━━━ Supplied records
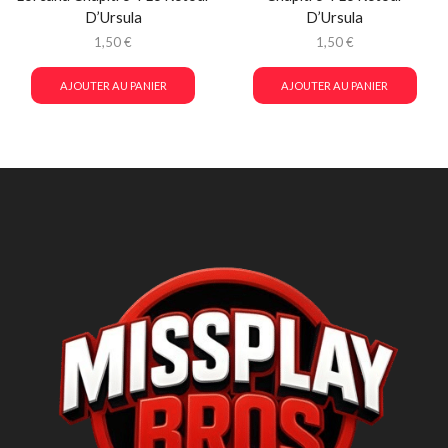
D’Ursula
D’Ursula
1,50
€
1,50
€
AJOUTER AU PANIER
AJOUTER AU PANIER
━━━━━━
• Job: Edit the data above by replacing each "AJOUTER AU PANIER" with "ADD TO CART", keeping every other line unchanged and leaving the pictures out.

• Task response:
D’Ursula
D’Ursula
1,50
€
1,50
€
ADD TO CART
ADD TO CART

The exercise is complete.